NEW YORK — In January 2008, a teenage high-school student in the Bronx had an argument with her principal. An NYPD officer assigned to the school quickly arrived to subdue the unruly student.
What happened next was caught on video: The officer put the student in a chokehold.
The NYPD’s patrol guide expressly bans chokeholds. But the departmental prosecutor declined to seek internal discipline in the case. That decision was part of a larger pattern at the NYPD in the five years leading up to the July death of Staten Island man Eric Garner, according to a report from the department’s new inspector general.
“Our targeted analysis revealed troubling deficiencies from the top-down that must be rectified,” Philip Eure, the inspector general, wrote in a letter released Monday.

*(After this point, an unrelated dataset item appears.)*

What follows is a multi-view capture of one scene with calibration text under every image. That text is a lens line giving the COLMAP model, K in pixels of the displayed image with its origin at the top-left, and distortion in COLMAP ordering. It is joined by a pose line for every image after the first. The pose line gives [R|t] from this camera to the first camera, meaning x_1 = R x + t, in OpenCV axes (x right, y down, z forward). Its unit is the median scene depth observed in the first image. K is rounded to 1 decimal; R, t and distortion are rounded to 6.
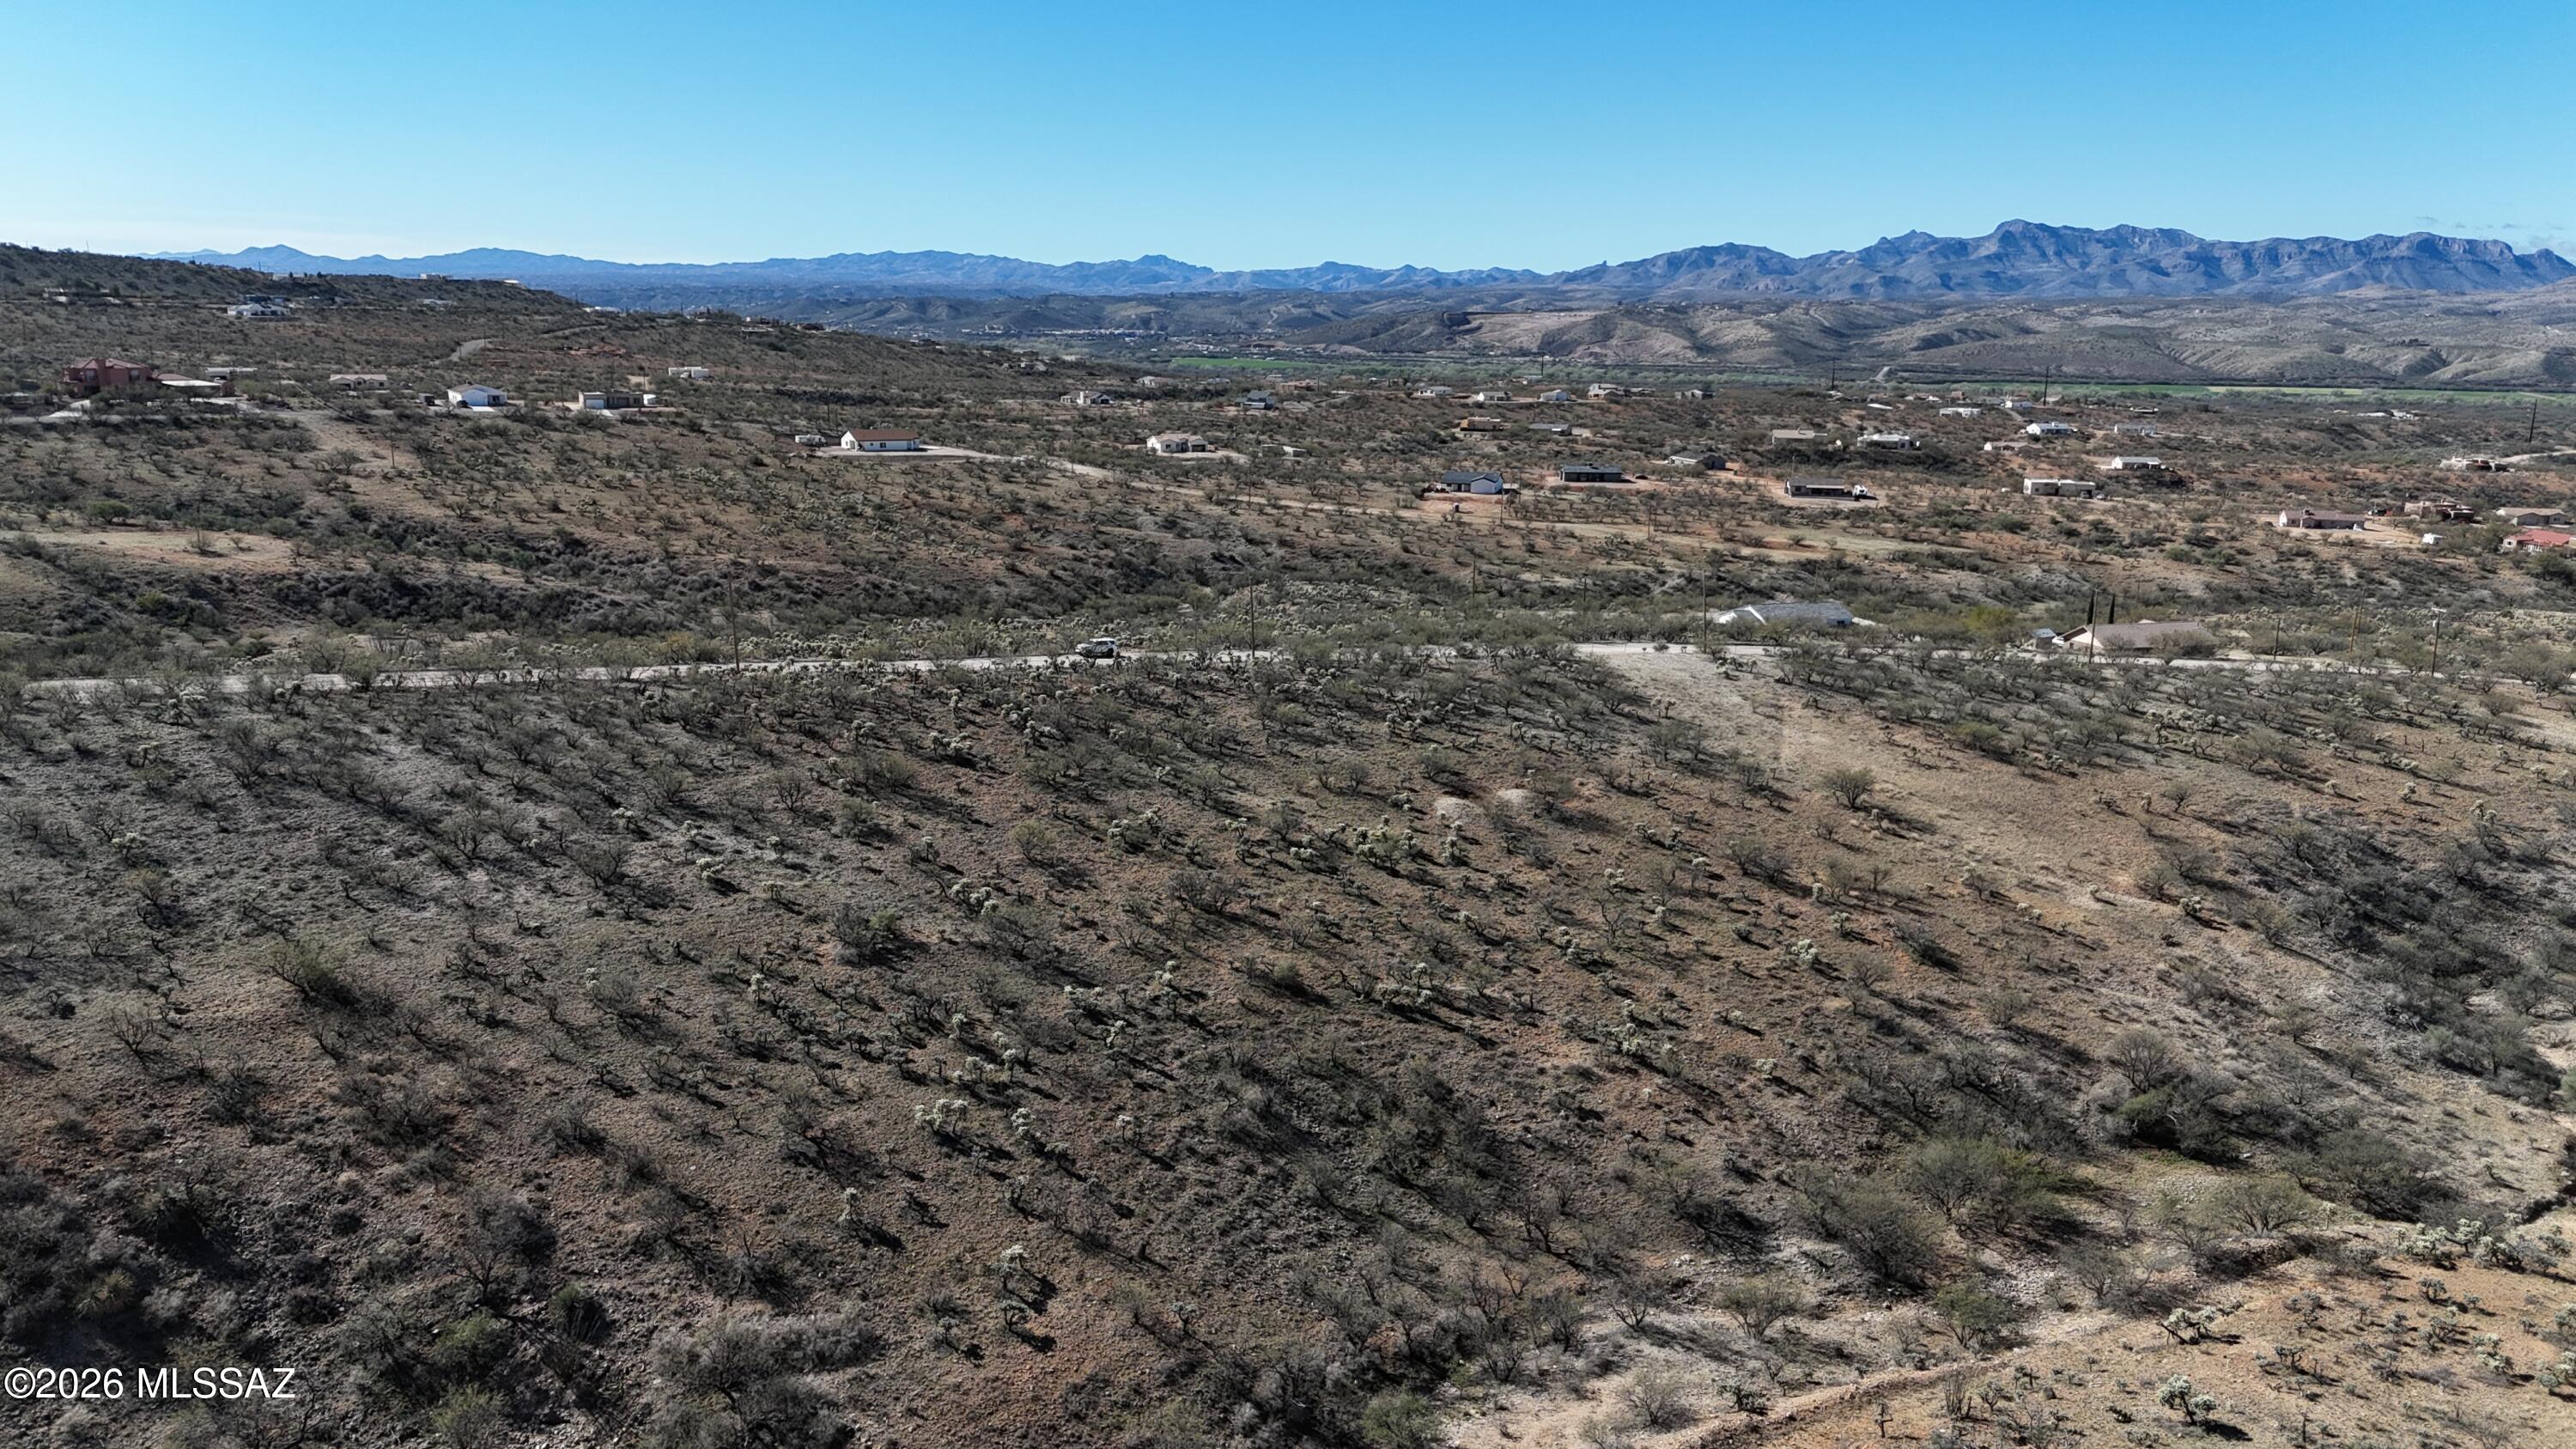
lens RADIAL K [[1889.9, 0, 1267.0], [0, 1889.9, 742.7], [0, 0, 1]] dist [0.070846, -0.056882]
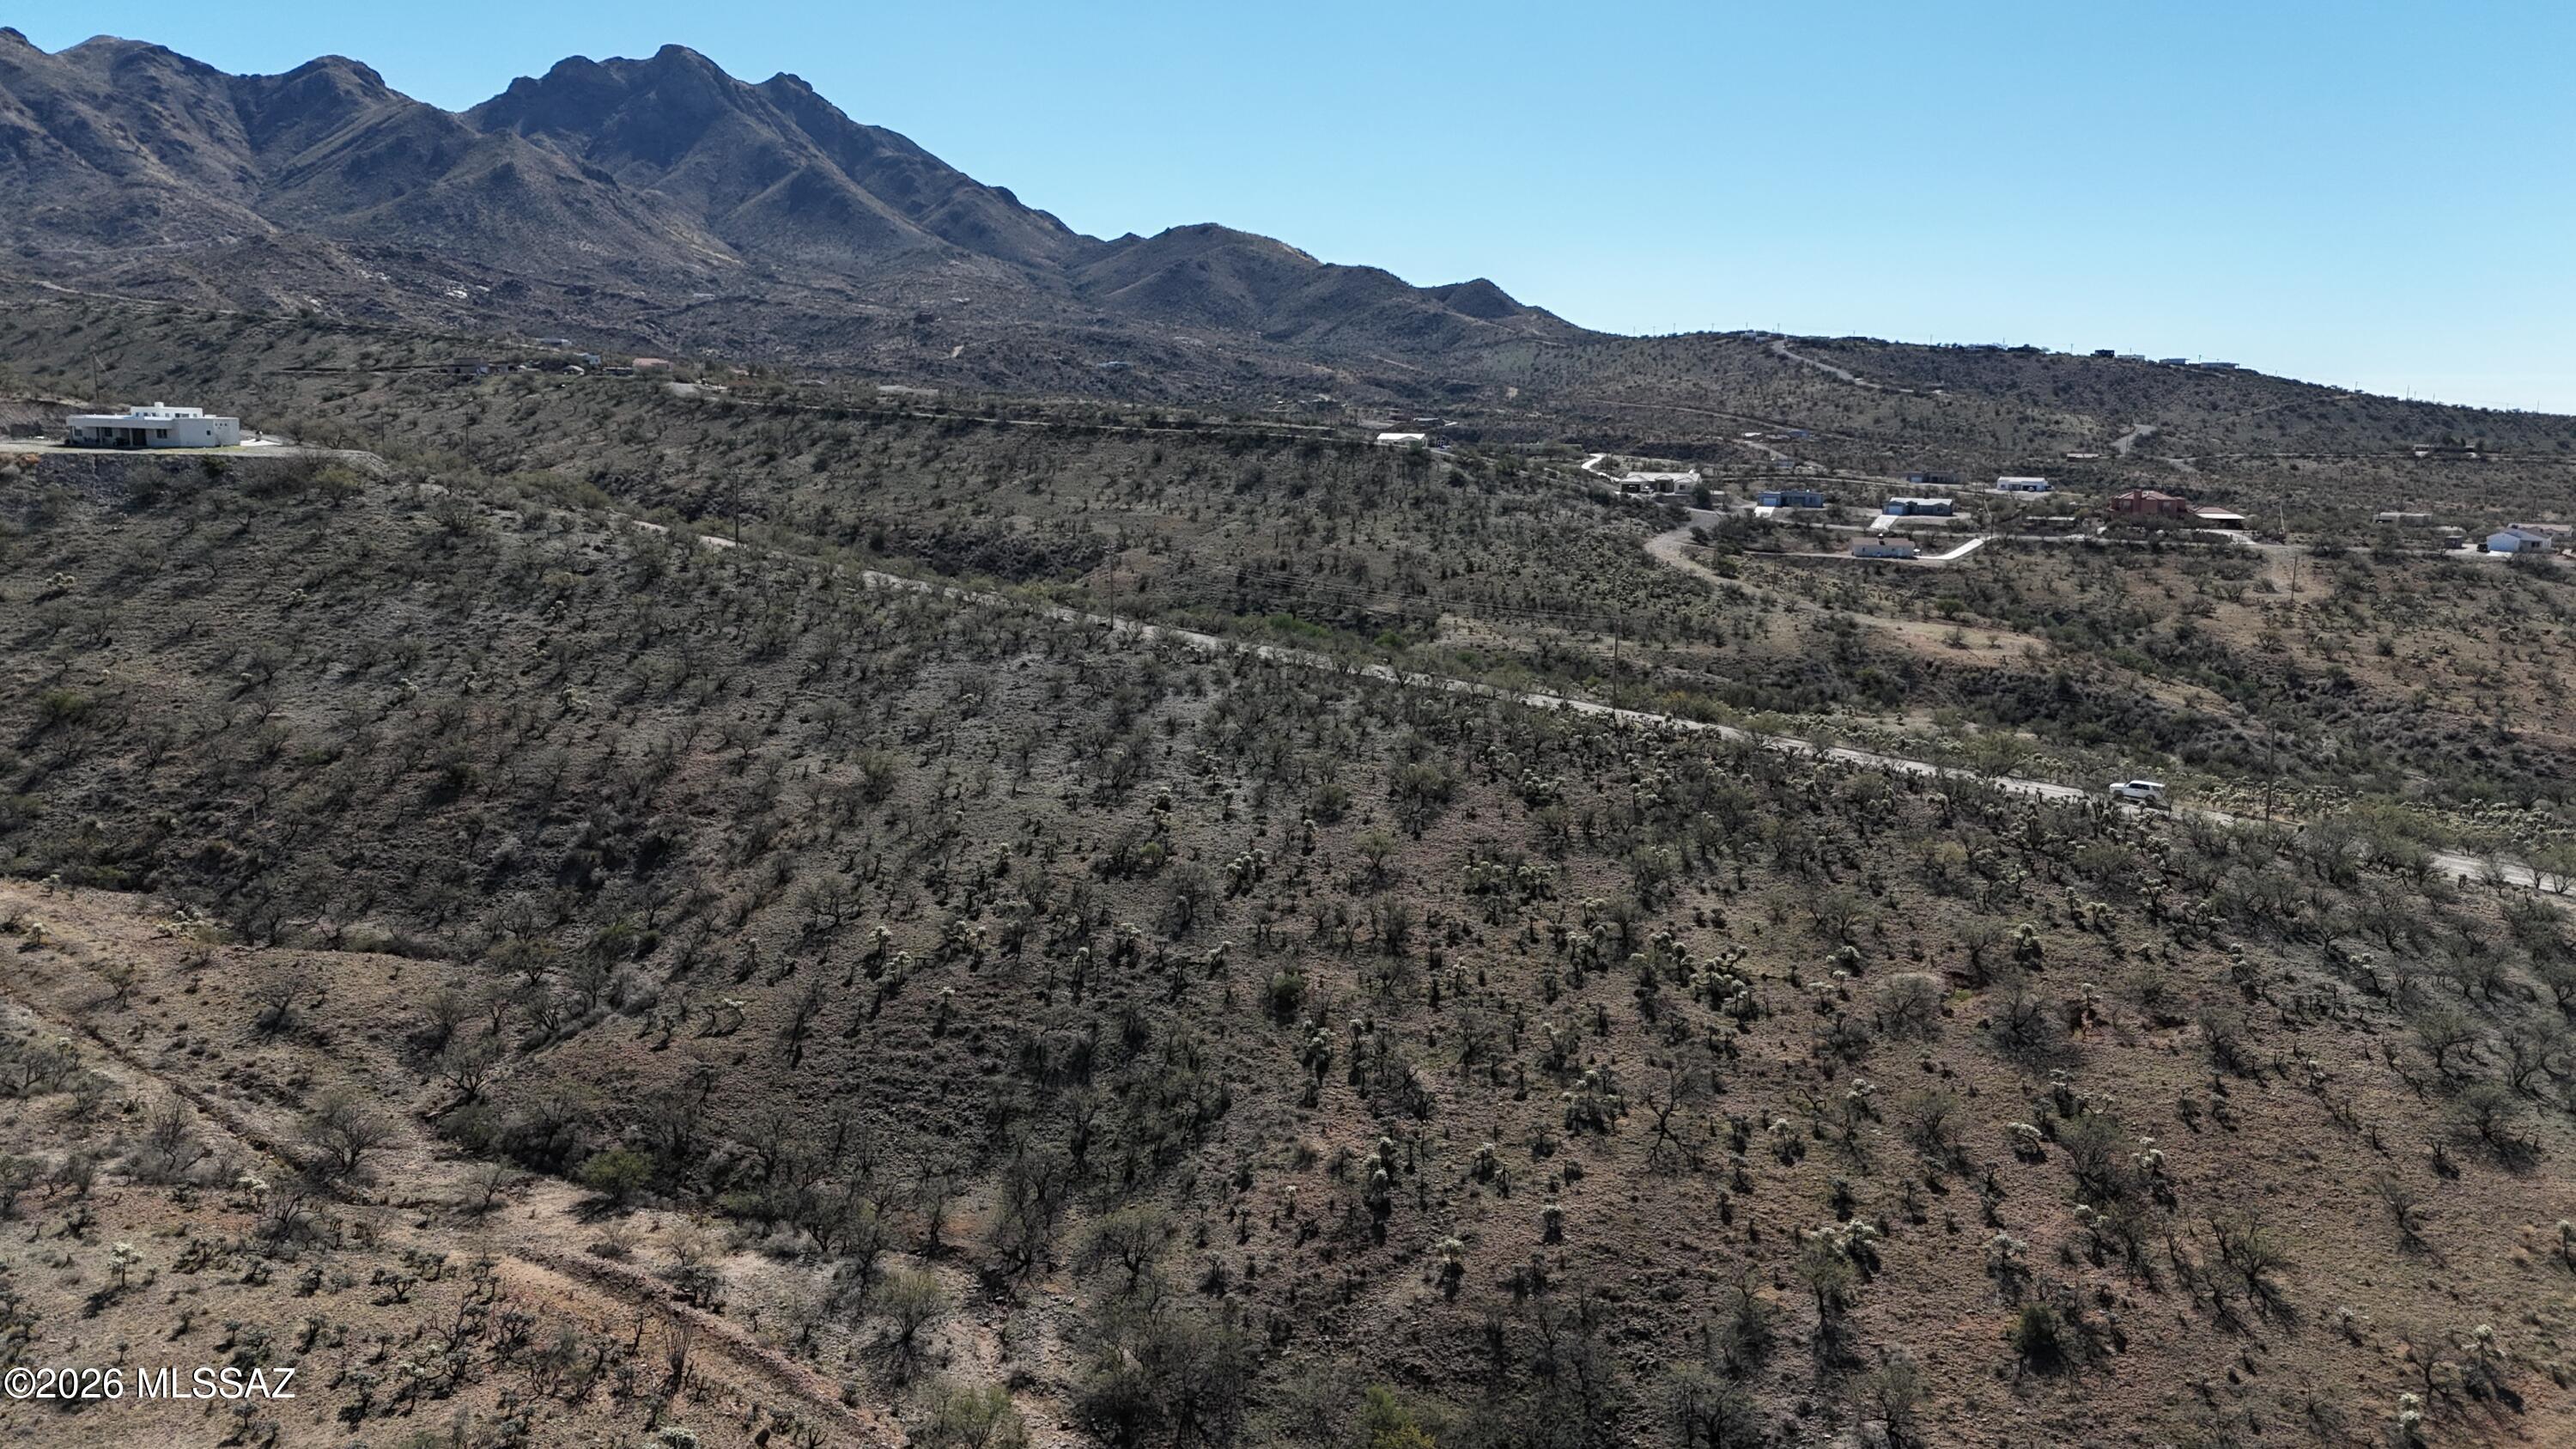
lens RADIAL K [[1889.9, 0, 1289.1], [0, 1889.9, 722.7], [0, 0, 1]] dist [0.070846, -0.056882]
pose [[0.289244, 0.099208, -0.952101, 0.801413], [-0.195679, 0.979740, 0.042641, -0.047673], [0.937042, 0.173973, 0.302797, 0.564127]]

Time and again, Eure’s investigators found, New York police officers resorted to chokeholds first — often for the crime of merely questioning the officer’s authority. And time and again, the NYPD ignored discipline recommendations from the independent agency that investigated civilians’ chokehold complaints.
“NYPD bans on chokeholds and other practices are meaningless if officers aren’t held accountable for continuing to use them,” Priscilla Gonzalez, organizing director of the group Communities United for Police Reform, said in a statement. She applauded Eure’s report and called on Mayor Bill de Blasio and Police Commissioner William Bratton to take immediate steps to impose sterner discipline.